The New York State Board of Elections voted Wednesday to certify touch-screen voting machines for use in future elections, despite widespread opposition from election security experts, voting rights advocates and even celebrities.
As a result of the vote, county election boards may now choose to purchase and use a machine called the ExpressVote XL, a shift away from the paper ballot system currently used across the state.
Rather than voters filling out a paper ballot to be scanned, the ExpressVote XL lets users cast their votes directly through a 32-inch touch screen. A copy of each voter’s ballot is printed on thermal paper for review behind a glass screen. Once approved by a voter, each ballot is converted into a barcode and submitted for tabulation in the same machine.
Supporters of the machines argue that they remove the risk that a voter’s intent is misinterpreted because of poor penmanship. They machines also boost the accessibility of non-English speaking voters.
Opponents of the ExpressVote XL machines say they’re susceptible to cyberattacks and eliminate the trail of paper ballots that can be reviewed in cases where concerns are raised about election security or accuracy.

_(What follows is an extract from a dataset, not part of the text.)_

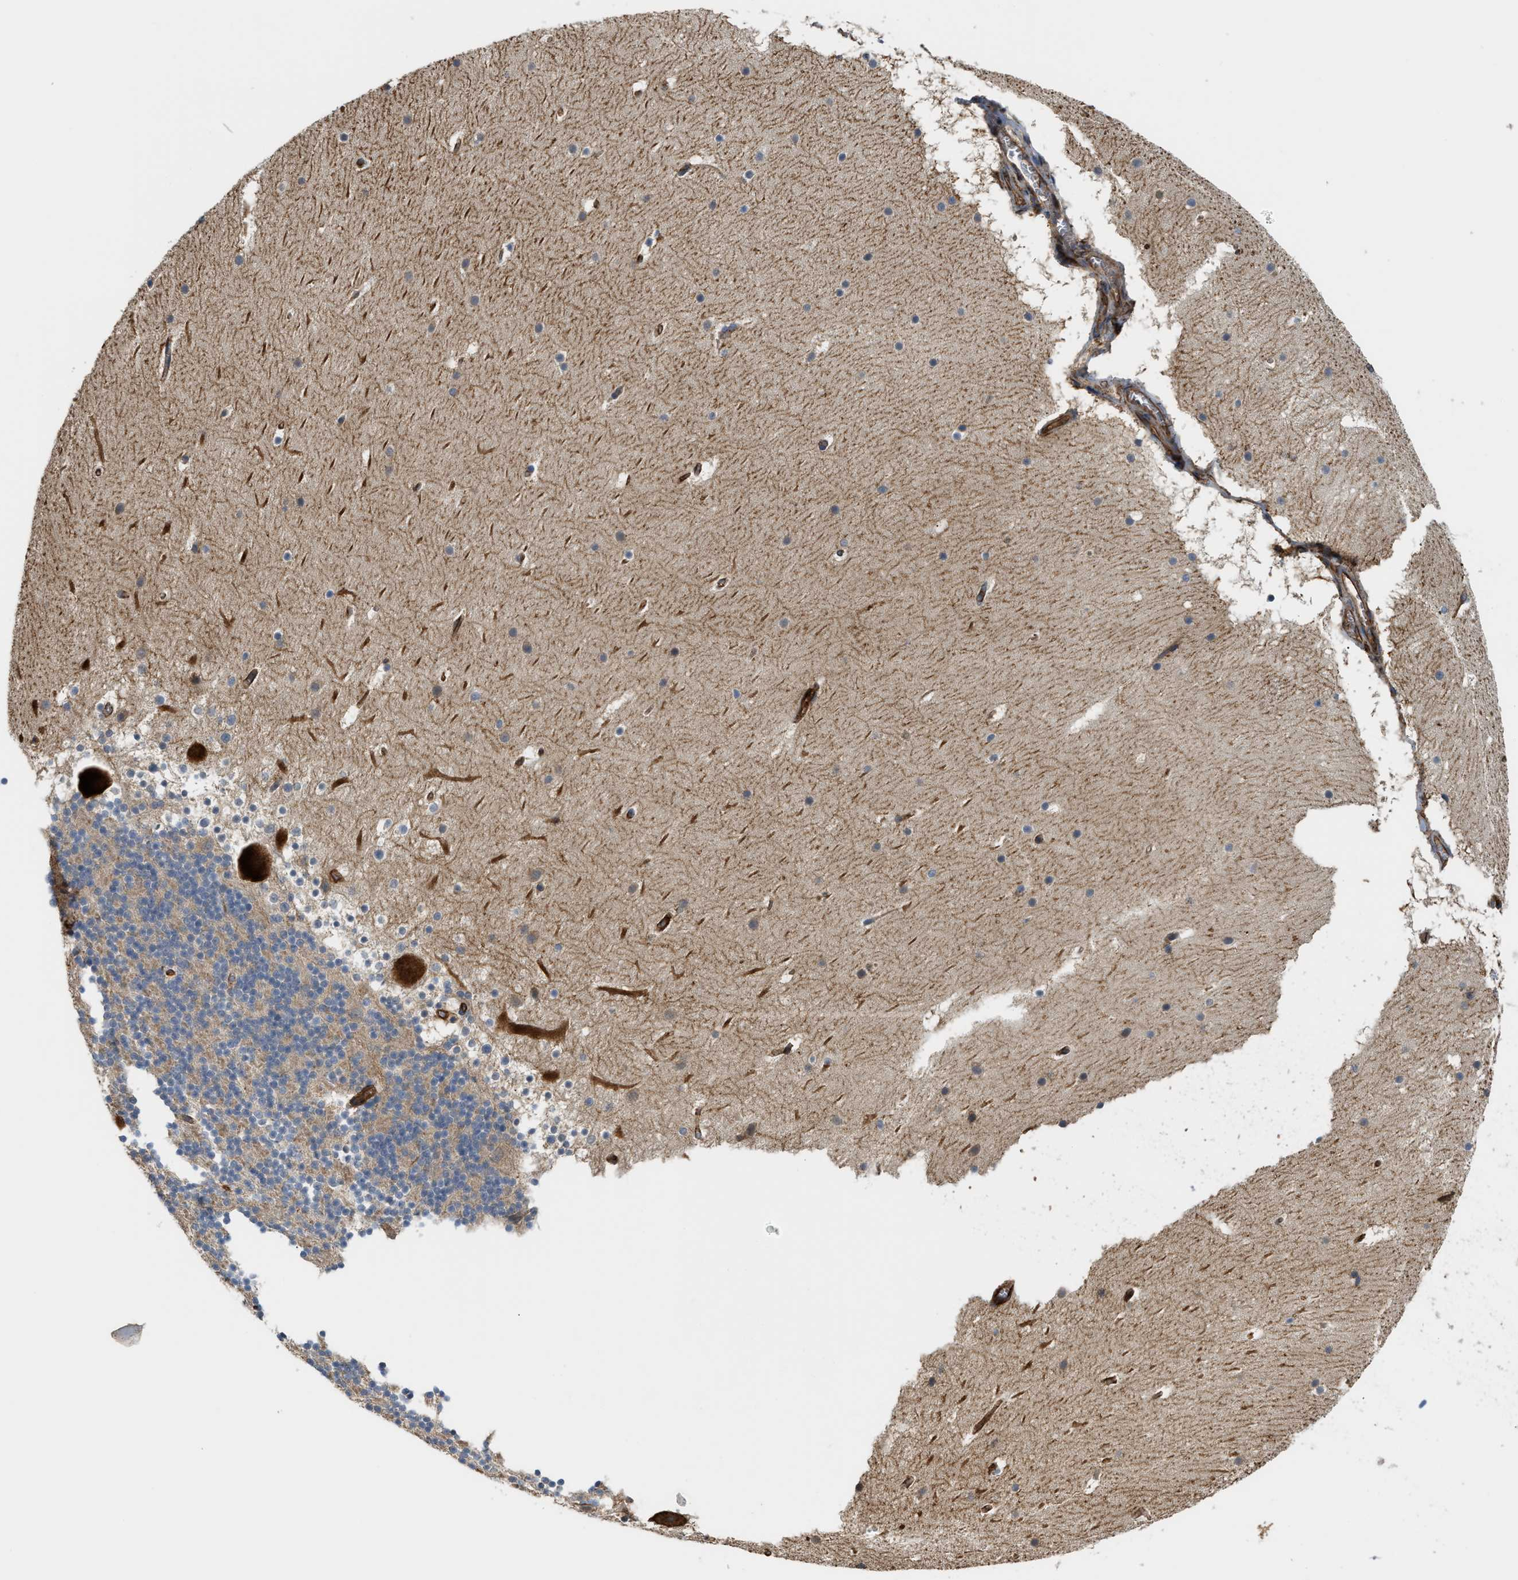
{"staining": {"intensity": "negative", "quantity": "none", "location": "none"}, "tissue": "cerebellum", "cell_type": "Cells in granular layer", "image_type": "normal", "snomed": [{"axis": "morphology", "description": "Normal tissue, NOS"}, {"axis": "topography", "description": "Cerebellum"}], "caption": "Immunohistochemistry photomicrograph of benign cerebellum: human cerebellum stained with DAB (3,3'-diaminobenzidine) shows no significant protein expression in cells in granular layer.", "gene": "DDHD2", "patient": {"sex": "male", "age": 45}}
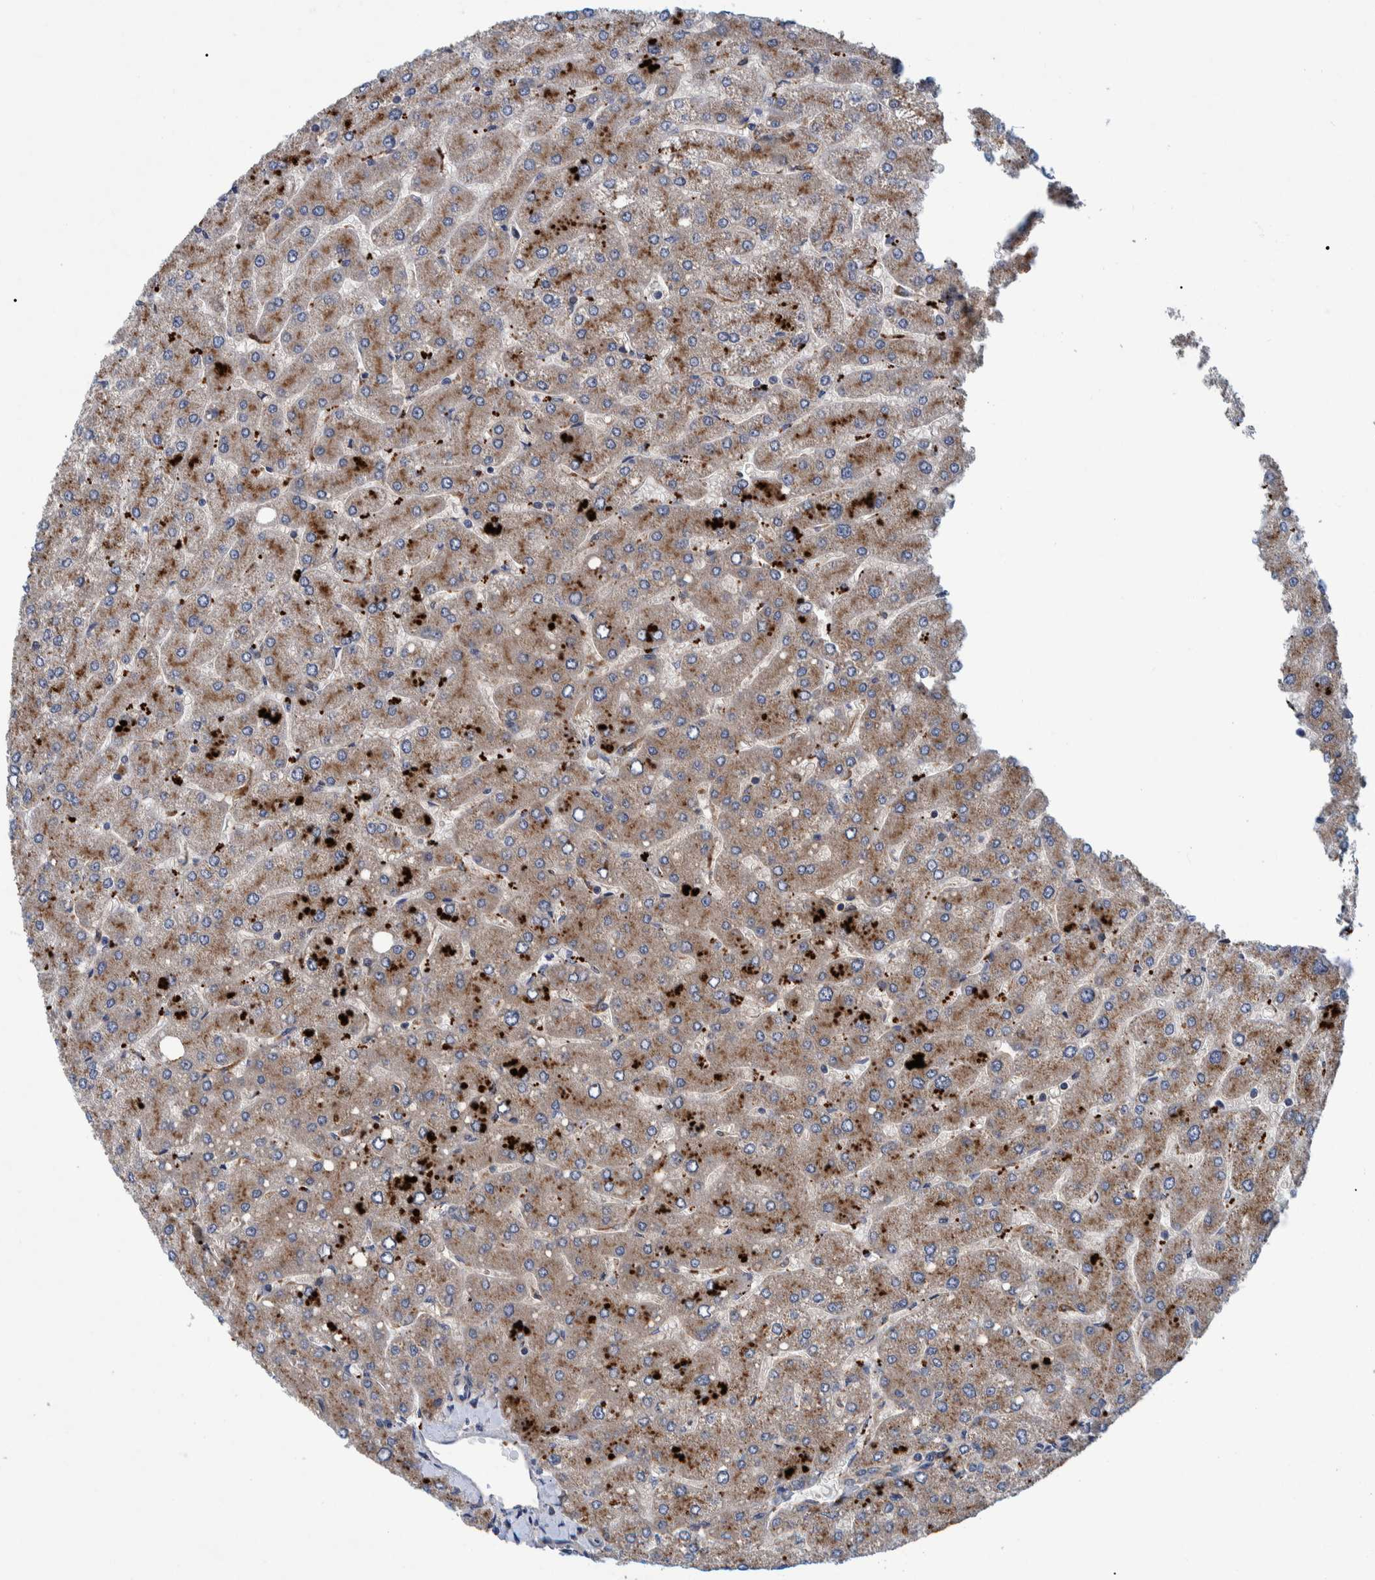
{"staining": {"intensity": "weak", "quantity": ">75%", "location": "cytoplasmic/membranous"}, "tissue": "liver", "cell_type": "Cholangiocytes", "image_type": "normal", "snomed": [{"axis": "morphology", "description": "Normal tissue, NOS"}, {"axis": "topography", "description": "Liver"}], "caption": "Liver stained with DAB immunohistochemistry demonstrates low levels of weak cytoplasmic/membranous positivity in approximately >75% of cholangiocytes. (Stains: DAB (3,3'-diaminobenzidine) in brown, nuclei in blue, Microscopy: brightfield microscopy at high magnification).", "gene": "ITIH3", "patient": {"sex": "male", "age": 55}}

“We should be steering county elections officials towards hand-marked papers,” Douglas Kellner, a Democratic commissioner on the NY Board of Elections, said during Wednesday’s meeting. “This system is significantly more expensive and has these other issues and lacks the confidence of a substantial number of voters in the community.”
Peter Kosinski, a Republican commissioner disagreed with Kellner, stating that it is up to county voters and their county board to decide if they want to use the machines.
Election Systems and Software has disputed the claim that ballots cast on its ExpressVote XL machines cannot be easily audited.
“The system complies with stringent state and federal election regulations, ensuring that every vote cast using the ExpressVote XL is properly recorded and securely stored,” Tim Hallett, vice president of certification at Election Systems and Software, said in a press release.
New York joins a growing list of states adopting the ExpressVote XL machines, which includes Delaware, New Jersey and Pennsylvania.